- Country: Saudi Arabia
- Coordinates: 25°04′10″N 48°11′42″E﻿ / ﻿25.06944°N 48.19500°E
- Operator: Saudi Aramco
- Service contractors: Halliburton

Field history
- Start of development: 2006
- Start of production: June 10, 2009

= Khurais oil field =

Oil field in Saudi Arabia

Khurais oil field (حقل خريص) is an oil field in Saudi Arabia that went online on June 10, 2009, adjacent to the world's largest, the Ghawar trend. The Khurais field, with an area of 2,890 km^{2} and 127 km long, is located about 250 km southwest of Dhahran and 150 km east-northeast of Riyadh. Pilot-scale production at Khurais began in 1963, but the field was never fully developed.

==Khurais Megaproject==
A project to develop this field along with Abu Jifan and Mazalij oil fields is called the Khurais Megaproject. The project began in 2006, is led by Halliburton for wells drilling, Snamprogetti for crude and utilities, Hyundai for gas. It was expected to cost $3 billion, and is expected to increase Saudi Arabia's export capacity from 11.3 to 12.5 million bpd. It will produce Arabian light crude, as well as 315 million scfd of sour gas for Shedgum Gas Plant and 70,000 bpd of Natural Gas Liquids (NGL) for Yanbu Gas Plant. The project costs reported during construction of the megaproject amounted to $10 billion.

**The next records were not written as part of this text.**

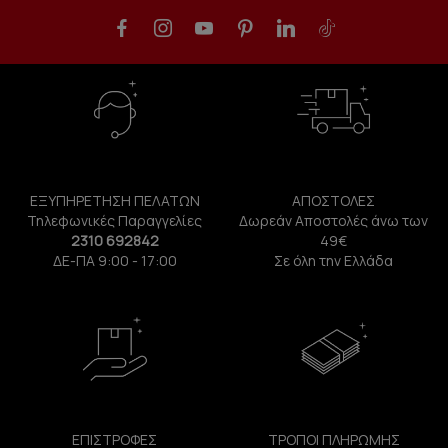
ΕΞΥΠΗΡΕΤΗΣΗ ΠΕΛΑΤΩΝ
ΑΠΟΣΤΟΛΕΣ
Τηλεφωνικές Παραγγελίες
Δωρεάν Αποστολές άνω των
2310 692842
49€
ΔΕ-ΠΑ 9:00 - 17:00
Σε όλη την Ελλάδα
ΕΠΙΣΤΡΟΦΕΣ
ΤΡΟΠΟΙ ΠΛΗΡΩΜΗΣ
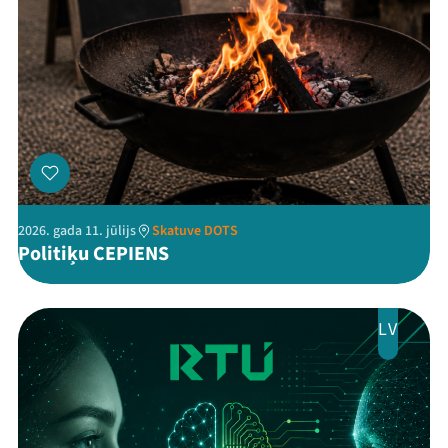
Threads
Facebook
Youtube
X
Instagram
Flick
TikTok
2026. gada 11. jūlijs
Skatuve DOTS
Politiķu CEPIENS
LV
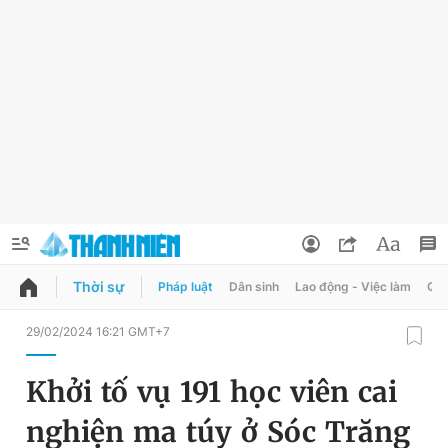
Thời sự
Pháp luật
Dân sinh
Lao động - Việc làm
Quy
QUẢNG CÁO
ĐẶT BÁO
29/02/2024 16:21 GMT+7
Thông tin tài khoản
Khởi tố vụ 191 học viên cai
Đổi mật khẩu
Chuyên mục
nghiện ma túy ở Sóc Trăng
Tin đã lưu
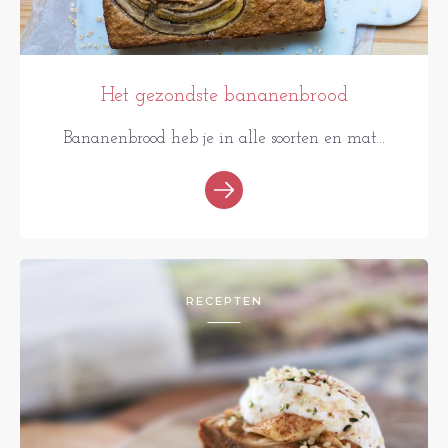
Het gezondste bananenbrood
Bananenbrood heb je in alle soorten en mat...
RECEPTEN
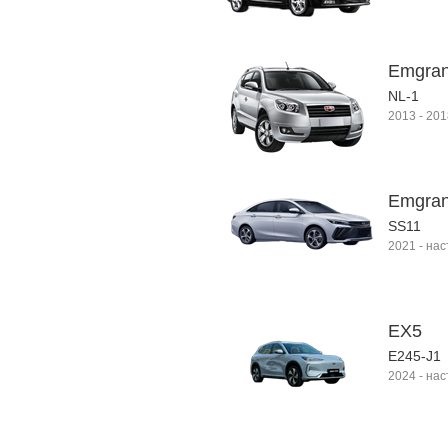
Emgran
NL-1
2013
-
201
Emgran
SS11
2021
-
нас
EX5
E245-J1
2024
-
нас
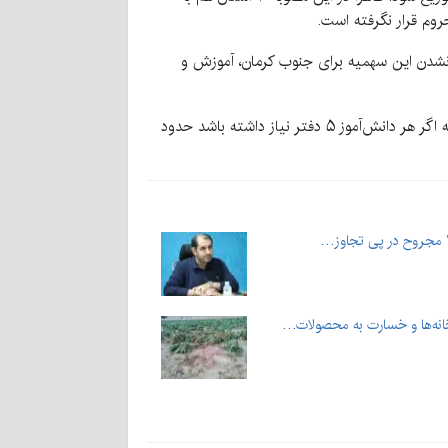
وم قرار نگرفته است.
 نشدن این سهمیه برای جنوب کرمان، آموزش و
«دهقان» با اشاره به تعداد دانش‌آموزان استان بیان کرد: «در استان کرمان حدود ۶۳۵ هزار دانش‌آموز مشغول به تحصیل هستند که اگر هر دانش‌آموز ۵ دفتر نیاز داشته باشد حدود
انه‌ها و خسارت به محصولات…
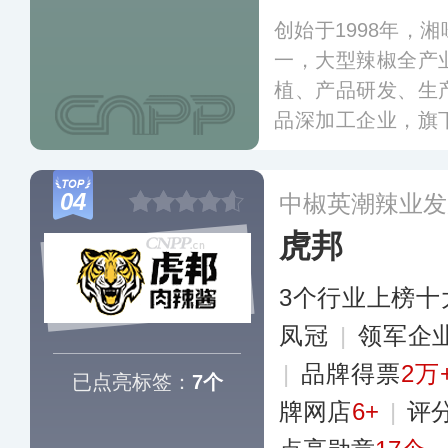
创始于1998年，
一，大型辣椒全产
植、产品研发、生
品深加工企业，旗
明星产品。公司开
建设和发掘，目前
04
中椒英潮辣业发
餐酱等多个系列，
虎邦
罐。
更多
3个行业上榜十
凤冠
|
领军企
|
品牌得票
2万
已点亮标签：
7个
牌网店
6+
|
评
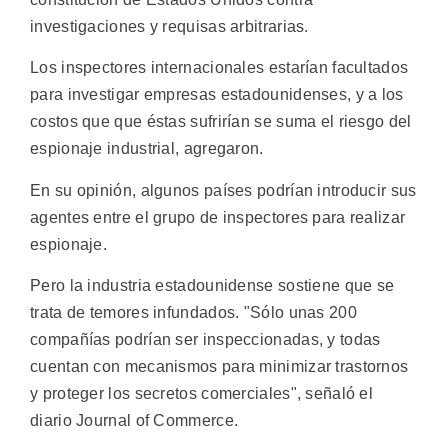
investigaciones y requisas arbitrarias.
Los inspectores internacionales estarían facultados
para investigar empresas estadounidenses, y a los
costos que que éstas sufrirían se suma el riesgo del
espionaje industrial, agregaron.
En su opinión, algunos países podrían introducir sus
agentes entre el grupo de inspectores para realizar
espionaje.
Pero la industria estadounidense sostiene que se
trata de temores infundados. "Sólo unas 200
compañías podrían ser inspeccionadas, y todas
cuentan con mecanismos para minimizar trastornos
y proteger los secretos comerciales", señaló el
diario Journal of Commerce.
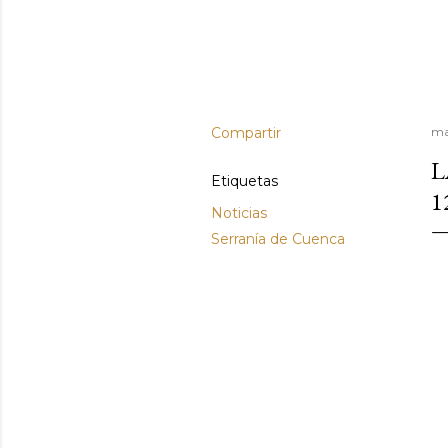
Compartir
ma
L
Etiquetas
1
Noticias
Serranía de Cuenca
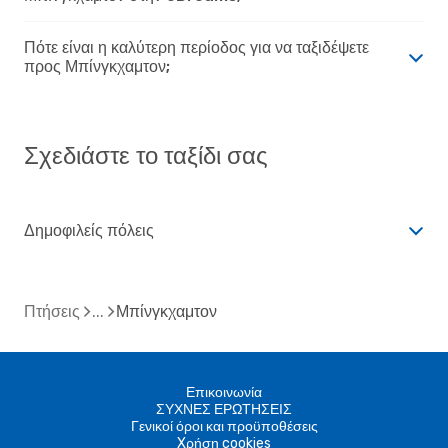
Πότε είναι η καλύτερη περίοδος για να ταξιδέψετε
προς Μπίνγκχαμτον;
Σχεδιάστε το ταξίδι σας
Δημοφιλείς πόλεις
Πτήσεις
Μπίνγκχαμτον
Επικοινωνία
ΣΥΧΝΕΣ ΕΡΩΤΗΣΕΙΣ
Γενικοί όροι και προϋποθέσεις
Xρήση cookies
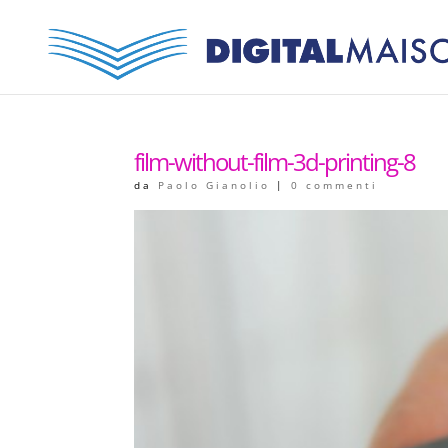
film-without-film-3d-printing-8
da
Paolo Gianolio
|
0 commenti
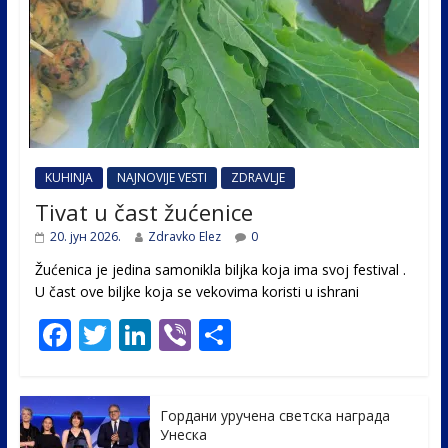
KUHINJA
NAJNOVIJE VESTI
ZDRAVLJE
Tivat u čast žućenice
20. јун 2026.
Zdravko Elez
0
Žućenica je jedina samonikla biljka koja ima svoj festival .
U čast ovе biljke koja se vekovima koristi u ishrani
F
T
Li
Vi
S
ac
w
n
b
h
e
itt
k
er
ar
Гордани уручена светска награда
b
er
e
e
Унеска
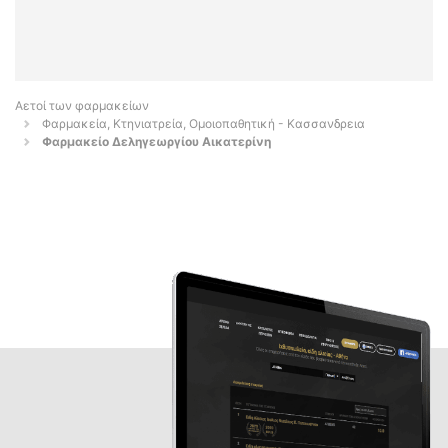
Αετοί των φαρμακείων
Φαρμακεία, Κτηνιατρεία, Ομοιοπαθητική - Κασσανδρεια
Φαρμακείο Δεληγεωργίου Αικατερίνη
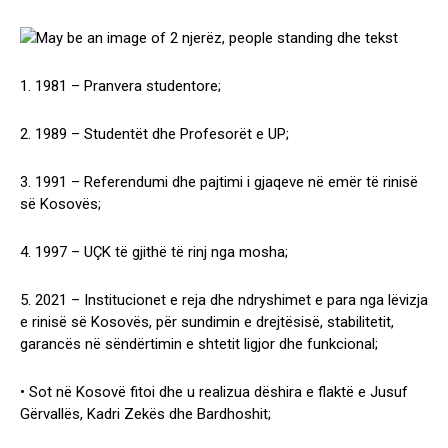
1. 1981 – Pranvera studentore;
2. 1989 – Studentët dhe Profesorët e UP;
3. 1991 – Referendumi dhe pajtimi i gjaqeve në emër të rinisë
së Kosovës;
4. 1997 – UÇK të gjithë të rinj nga mosha;
5. 2021 – Institucionet e reja dhe ndryshimet e para nga lëvizja
e rinisë së Kosovës, për sundimin e drejtësisë, stabilitetit,
garancës në sëndërtimin e shtetit ligjor dhe funkcional;
• Sot në Kosovë fitoi dhe u realizua dëshira e flaktë e Jusuf
Gërvallës, Kadri Zekës dhe Bardhoshit;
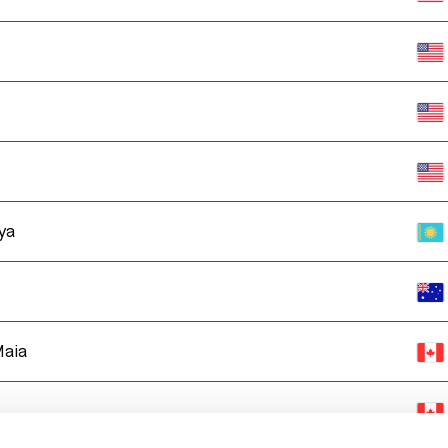
ya
aia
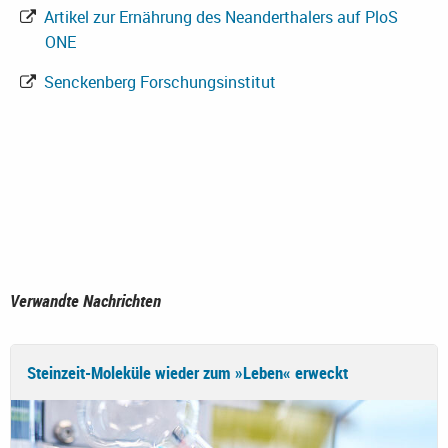
Artikel zur Ernährung des Neanderthalers auf PloS
ONE
Senckenberg Forschungsinstitut
Verwandte Nachrichten
Steinzeit-Moleküle wieder zum »Leben« erweckt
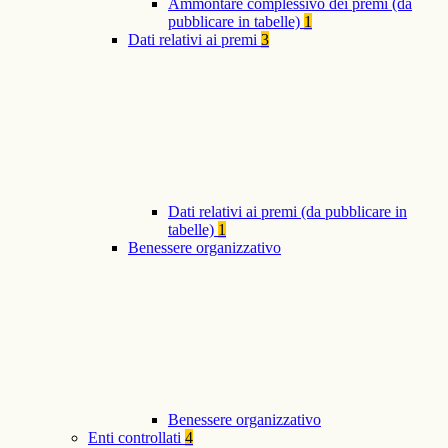
Ammontare complessivo dei premi (da
pubblicare in tabelle)
1
Dati relativi ai premi
3
Dati relativi ai premi (da pubblicare in
tabelle)
1
Benessere organizzativo
Benessere organizzativo
Enti controllati
4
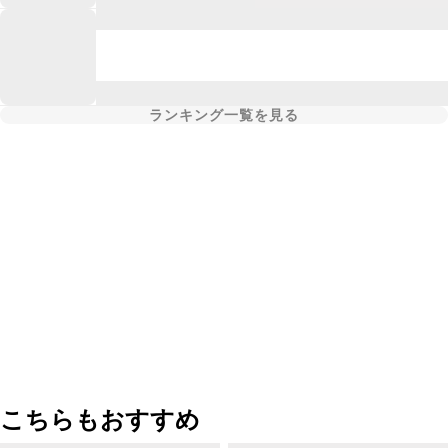
ランキング一覧を見る
こちらもおすすめ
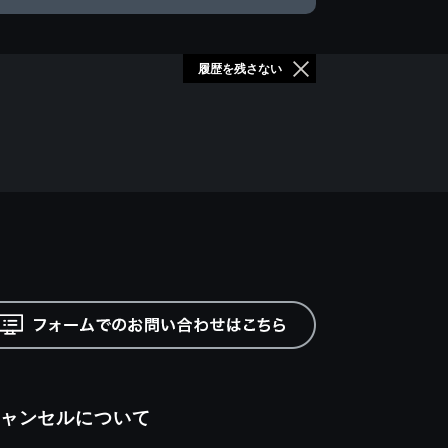
履歴を残さない
ャンセルについて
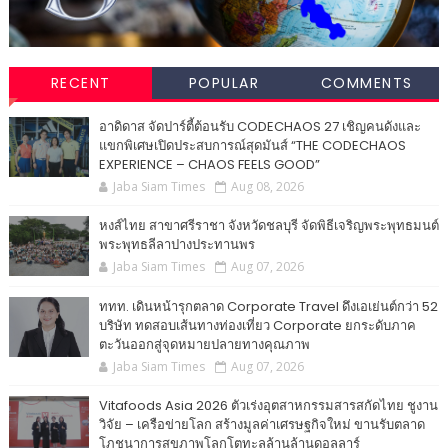
RECENT
POPULAR
COMMENTS
อาดิดาส จัดปาร์ตี้ต้อนรับ CODECHAOS 27 เชิญคนดังและ
แขกพิเศษเปิดประสบการณ์สุดมันส์ “THE CODECHAOS
EXPERIENCE – CHAOS FEELS GOOD”
Jaba Siam Times
Aug 08, 2026
หงส์ไทย สาขาศรีราชา จังหวัดชลบุรี จัดพิธีเจริญพระพุทธมนต์
พระพุทธลีลาปางประทานพร
Jaba Siam Times
Aug 07, 2026
ททท. เดินหน้ารุกตลาด Corporate Travel ดึงเอเย่นต์กว่า 52
บริษัท ทดสอบเส้นทางท่องเที่ยว Corporate ยกระดับภาค
ตะวันออกสู่จุดหมายปลายทางคุณภาพ
Jaba Siam Times
Aug 07, 2026
Vitafoods Asia 2026 ตัวเร่งอุตสาหกรรมสารสกัดไทย ชูงาน
วิจัย – เครือข่ายโลก สร้างมูลค่าเศรษฐกิจใหม่ ขานรับตลาด
โภชนาการสุขภาพโลกโตทะลุล้านล้านดอลลาร์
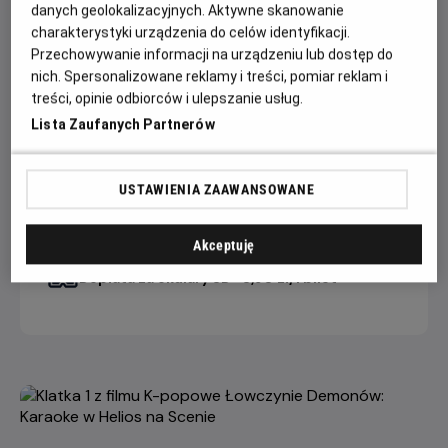
danych geolokalizacyjnych. Aktywne skanowanie
charakterystyki urządzenia do celów identyfikacji.
Przechowywanie informacji na urządzeniu lub dostęp do
CENNIK
nich. Spersonalizowane reklamy i treści, pomiar reklam i
treści, opinie odbiorców i ulepszanie usług.
Lista Zaufanych Partnerów
15 dni +
10-14 dni
2-9 dni
do seansu
do seansu
do seansu
22,90 ZŁ
26,90 ZŁ
28,90 ZŁ
HNS FILM
USTAWIENIA ZAAWANSOWANE
Akceptuję
Dopłata internetowa 1,50 zł/1 bilet
Dopłata za okulary 3D +3,90 zł/1 bilet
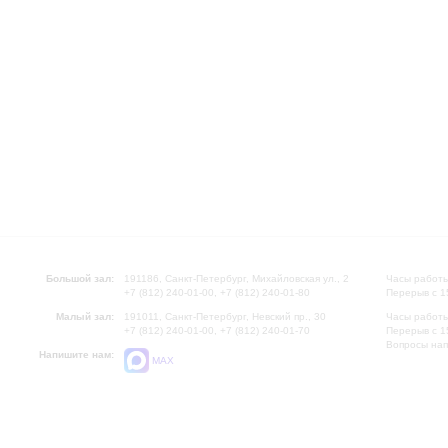
Большой зал:
191186, Санкт-Петербург, Михайловская ул., 2
Часы работы
+7 (812) 240-01-00, +7 (812) 240-01-80
Перерыв с 1
Малый зал:
191011, Санкт-Петербург, Невский пр., 30
Часы работы
+7 (812) 240-01-00, +7 (812) 240-01-70
Перерыв с 1
Вопросы на
Напишите нам:
MAX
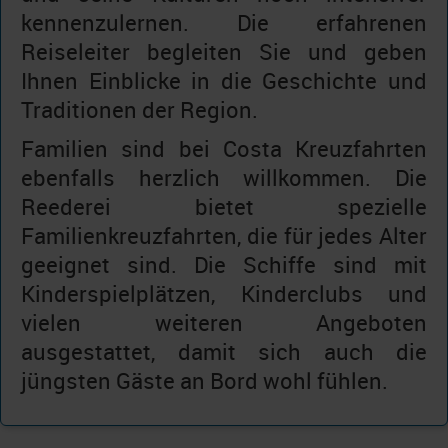
kennenzulernen. Die erfahrenen
Reiseleiter begleiten Sie und geben
Ihnen Einblicke in die Geschichte und
Traditionen der Region.
Familien sind bei Costa Kreuzfahrten
ebenfalls herzlich willkommen. Die
Reederei bietet spezielle
Familienkreuzfahrten, die für jedes Alter
geeignet sind. Die Schiffe sind mit
Kinderspielplätzen, Kinderclubs und
vielen weiteren Angeboten
ausgestattet, damit sich auch die
jüngsten Gäste an Bord wohl fühlen.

In June 2009, Khurais came on stream with an additional 1.2 million barrels per day for the Saudi production capacity. The initial development prepared 232 oil-production wells, 58 observation wells and 119 water-injection wells before coming on stream. The complex is made up of the Khurais and the two smaller satellite fields of Abu Jifan and Mazalij, it also consists of the two principal oil-bearing reservoirs Arab-D and Hanifa carbonate formations.

In 2018, an expansion was completed which increased capacity to 1.5 million barrels per day.

The remote oil complex is served by Khurais Airport, which provides air service for personnel commuting on a weekly basis from the Dammam area.

On 14 September 2019, the Khurais field and processing facility was attacked by an aerial strike causing damages to four crude-stabilization towers and sections of piping. Restoration of 30% of production was possible within just 24 hours of the attack.

In 2024, Khurais was producing 1.1 million barrels per day and associated gas from the field was feeding the 1,108.8 MW Shedgum power plant in Saudi Arabia’s Eastern Province. The complex uses robotics and artificial intelligence for maintenance planning, satellite imagery for detecting spills and hazards, and drones to identify operational inefficiencies and fugitive methane leaks.